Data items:
^^^^^^^^^^^^^^^^

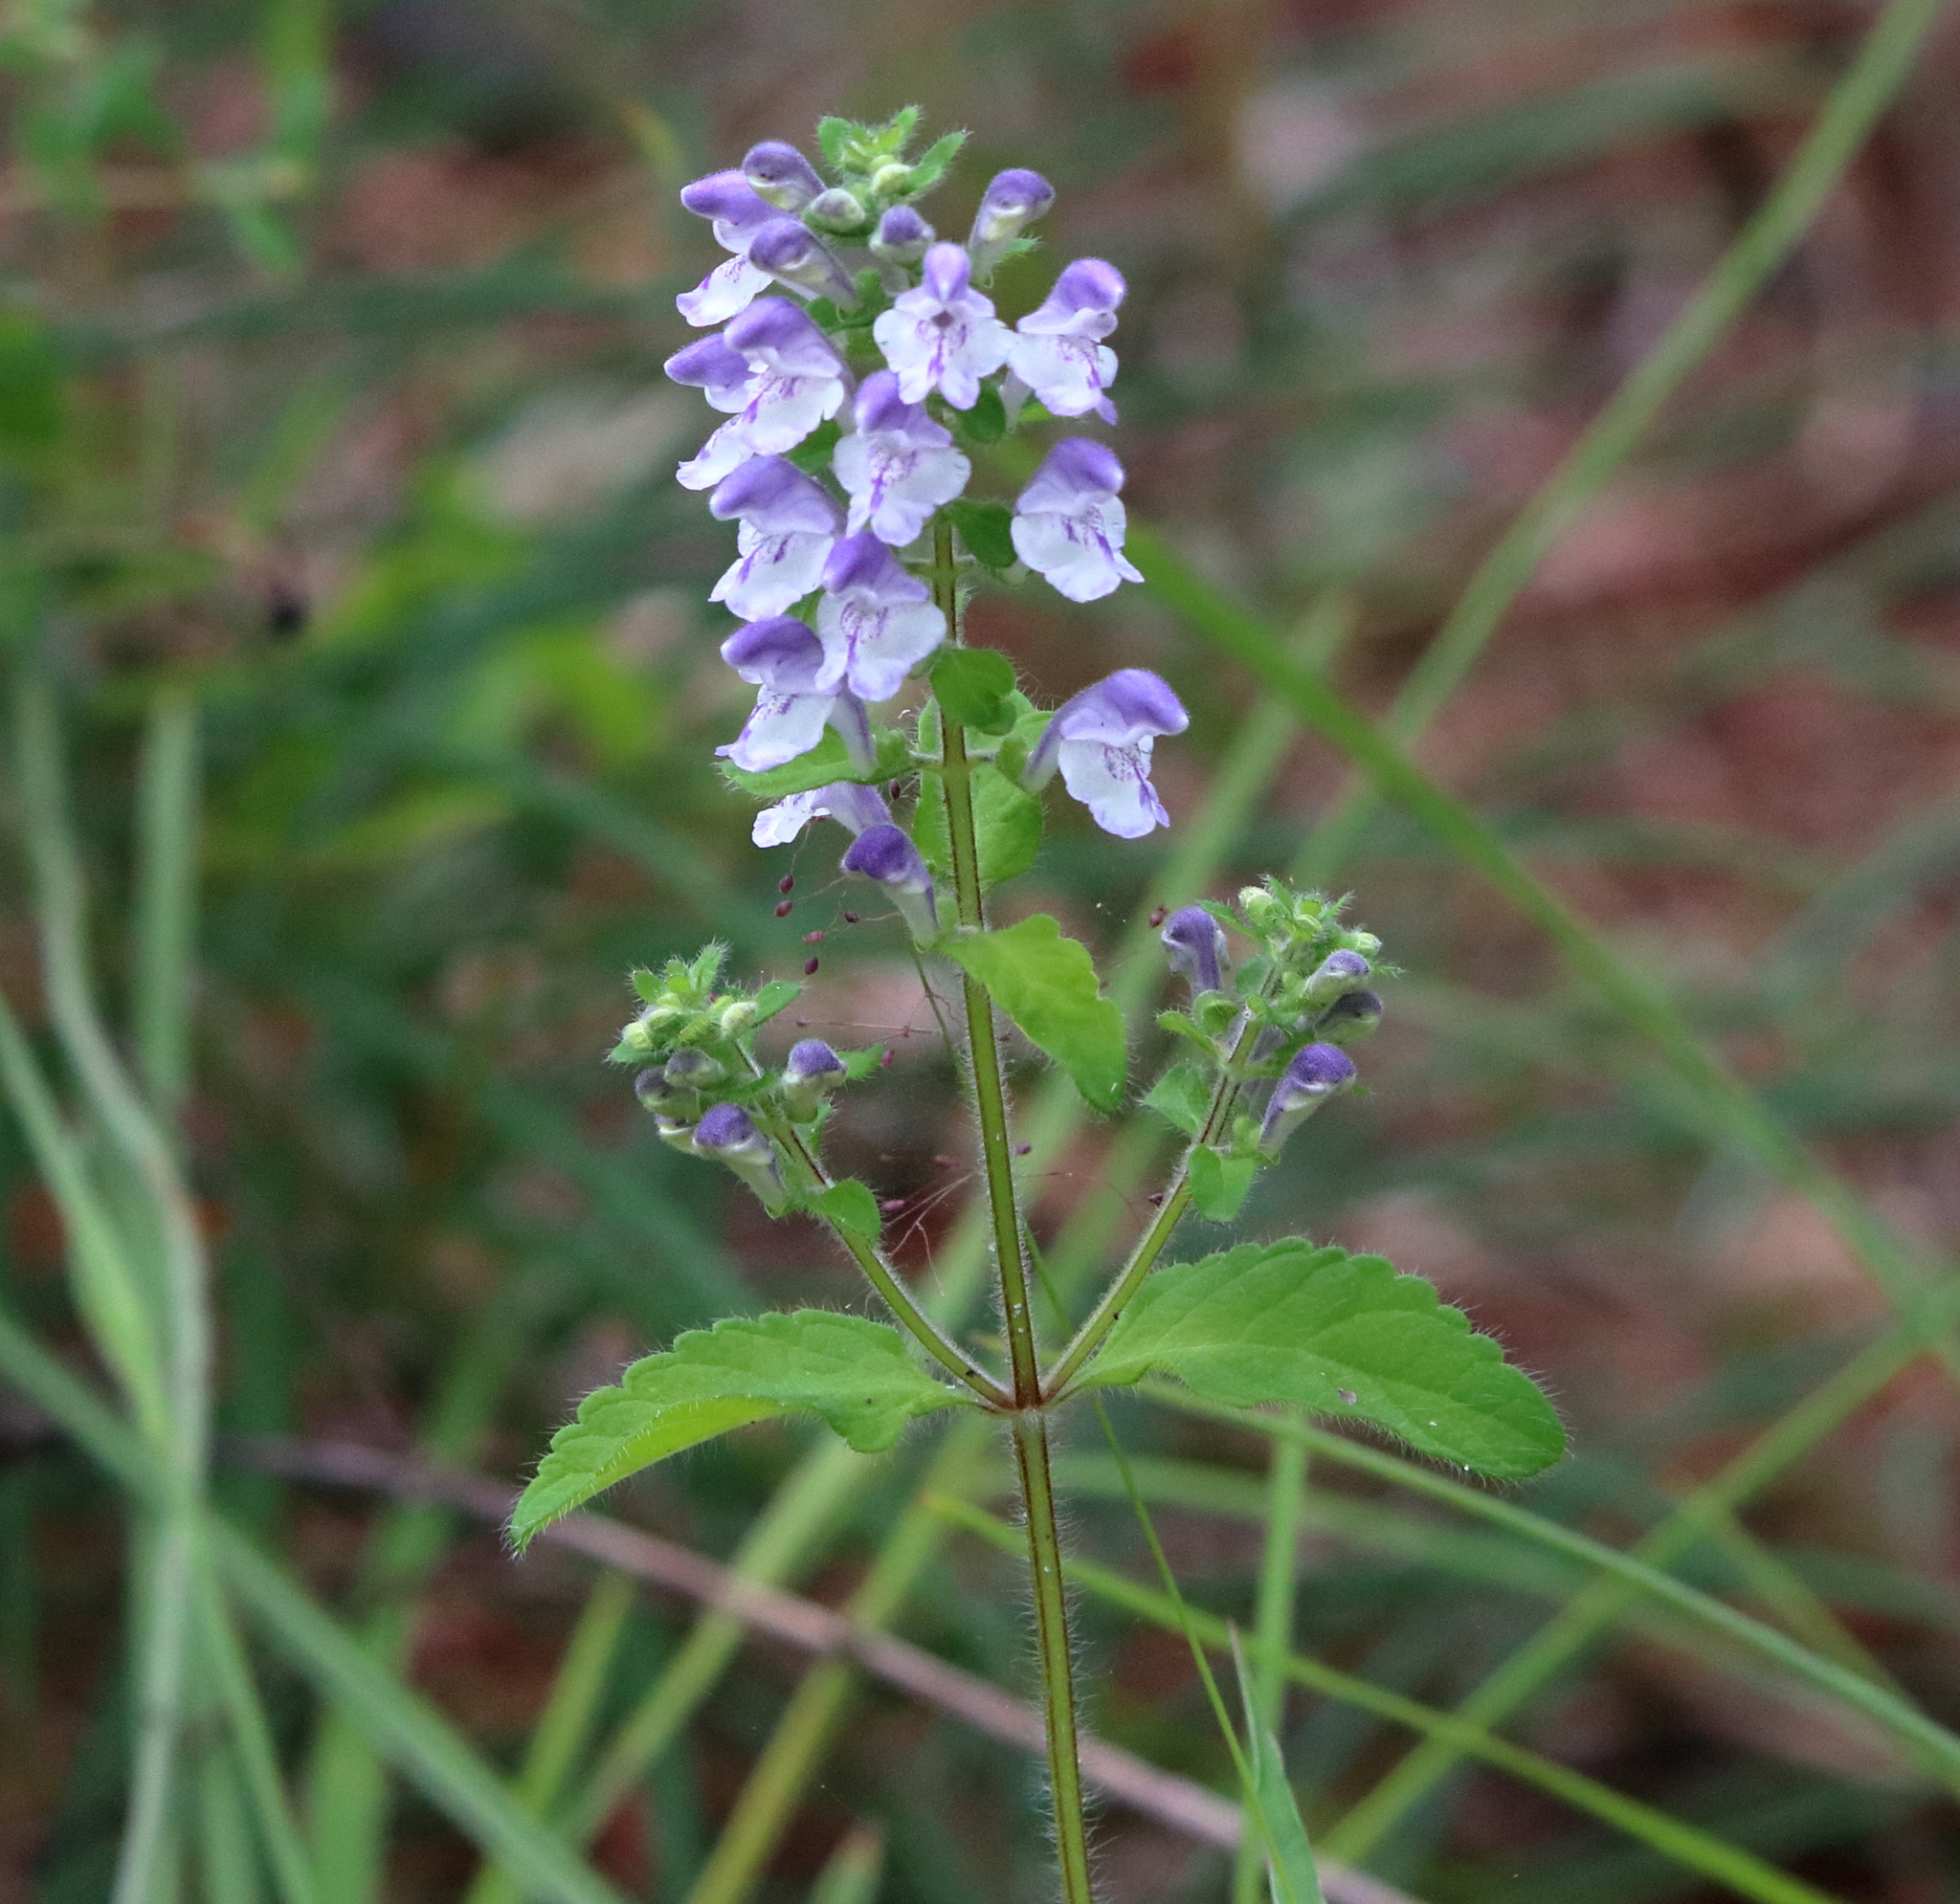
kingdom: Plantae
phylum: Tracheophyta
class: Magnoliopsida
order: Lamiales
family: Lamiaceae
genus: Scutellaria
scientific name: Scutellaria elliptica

^^^^^^^^^^^^^^^^

- **Directions**:
Return every line above word for word, and leave the pictures out.

- **Answer to the exercise**:
kingdom: Plantae
phylum: Tracheophyta
class: Magnoliopsida
order: Lamiales
family: Lamiaceae
genus: Scutellaria
scientific name: Scutellaria elliptica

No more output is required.